WHAT IS NEEDED:
Pick out every line in the entries below that contains the word "watch", and copy each of those lines in full.

RECORDED DATA:
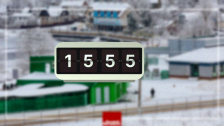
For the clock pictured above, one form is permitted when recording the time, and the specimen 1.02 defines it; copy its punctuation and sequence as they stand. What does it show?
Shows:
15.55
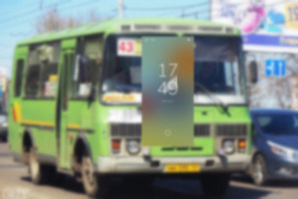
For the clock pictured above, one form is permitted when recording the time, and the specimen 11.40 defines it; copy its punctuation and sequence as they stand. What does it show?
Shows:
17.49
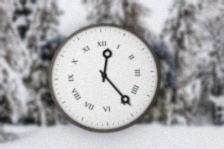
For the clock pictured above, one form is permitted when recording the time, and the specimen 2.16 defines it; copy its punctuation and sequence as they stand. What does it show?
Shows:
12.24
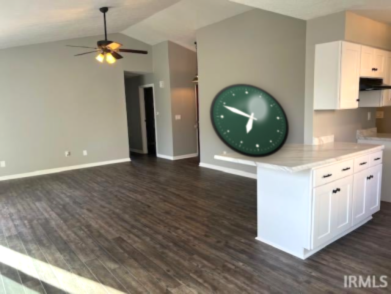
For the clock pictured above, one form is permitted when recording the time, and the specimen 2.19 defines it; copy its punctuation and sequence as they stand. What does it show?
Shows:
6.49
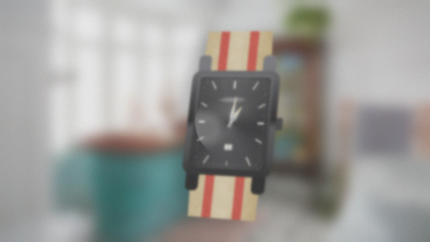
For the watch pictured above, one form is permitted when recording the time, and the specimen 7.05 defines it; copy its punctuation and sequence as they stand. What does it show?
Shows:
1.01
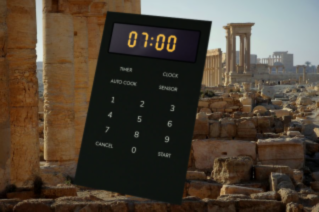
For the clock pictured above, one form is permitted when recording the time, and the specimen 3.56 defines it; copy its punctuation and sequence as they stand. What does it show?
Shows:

* * *

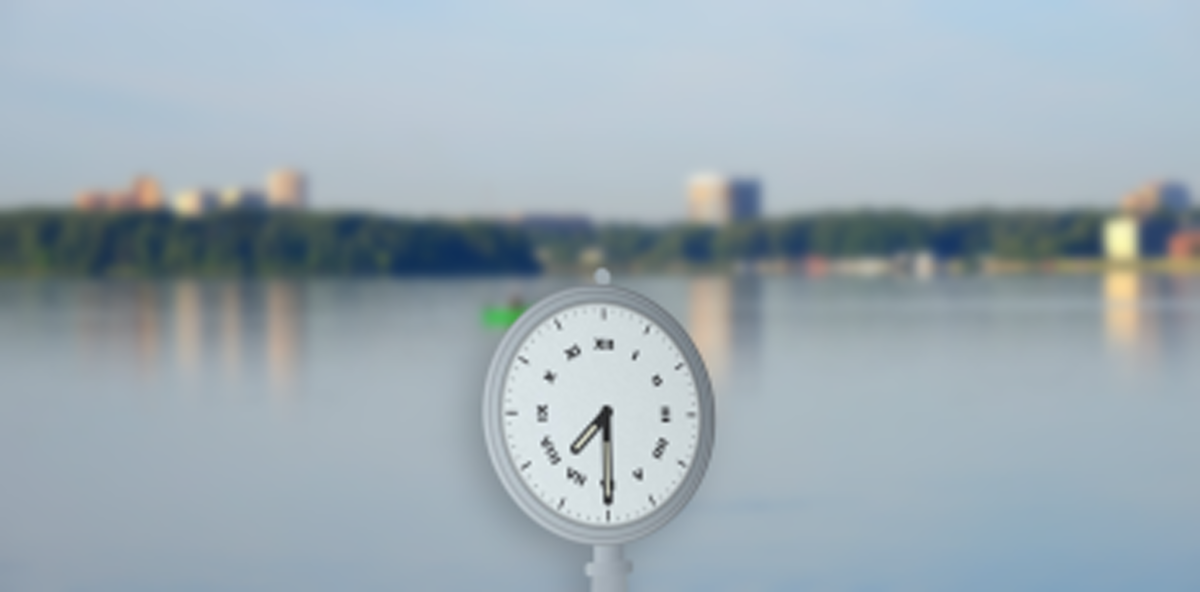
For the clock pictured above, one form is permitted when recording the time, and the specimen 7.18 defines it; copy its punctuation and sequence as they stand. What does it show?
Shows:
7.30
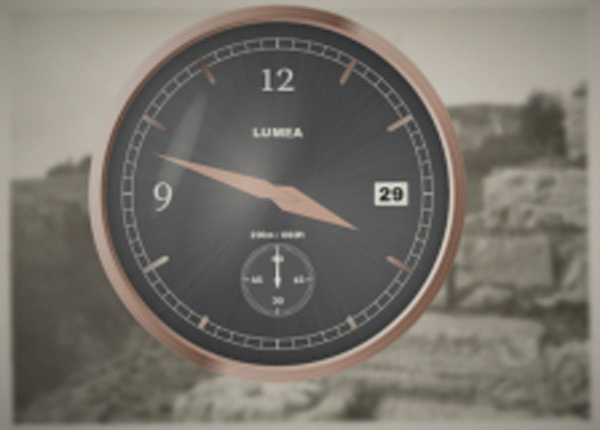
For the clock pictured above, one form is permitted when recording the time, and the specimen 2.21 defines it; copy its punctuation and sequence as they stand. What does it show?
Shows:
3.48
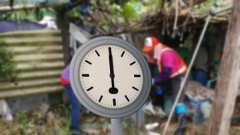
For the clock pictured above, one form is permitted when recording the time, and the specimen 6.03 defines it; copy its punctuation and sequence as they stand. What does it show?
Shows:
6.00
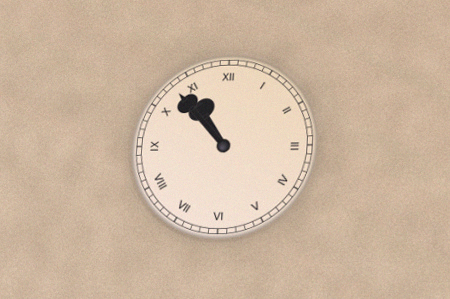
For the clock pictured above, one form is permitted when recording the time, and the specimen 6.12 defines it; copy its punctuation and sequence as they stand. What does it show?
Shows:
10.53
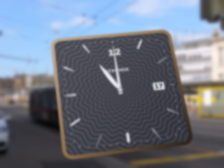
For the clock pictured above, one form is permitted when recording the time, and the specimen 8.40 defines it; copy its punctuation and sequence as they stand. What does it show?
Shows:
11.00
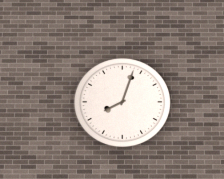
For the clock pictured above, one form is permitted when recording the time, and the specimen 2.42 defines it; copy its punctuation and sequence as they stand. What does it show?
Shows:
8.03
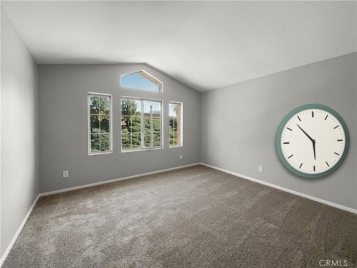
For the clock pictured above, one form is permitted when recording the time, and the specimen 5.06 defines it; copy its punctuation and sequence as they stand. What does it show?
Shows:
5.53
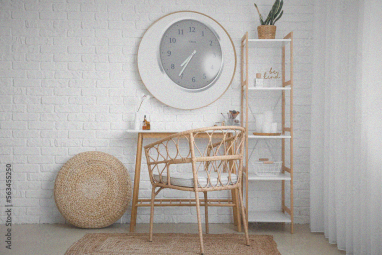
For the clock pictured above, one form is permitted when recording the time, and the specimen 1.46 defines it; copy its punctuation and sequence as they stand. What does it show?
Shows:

ANSWER TO THE EXERCISE:
For the watch pictured above, one form is permitted when recording the time, and the specimen 7.05 defines it; copy its punctuation and sequence as they stand. What does it show?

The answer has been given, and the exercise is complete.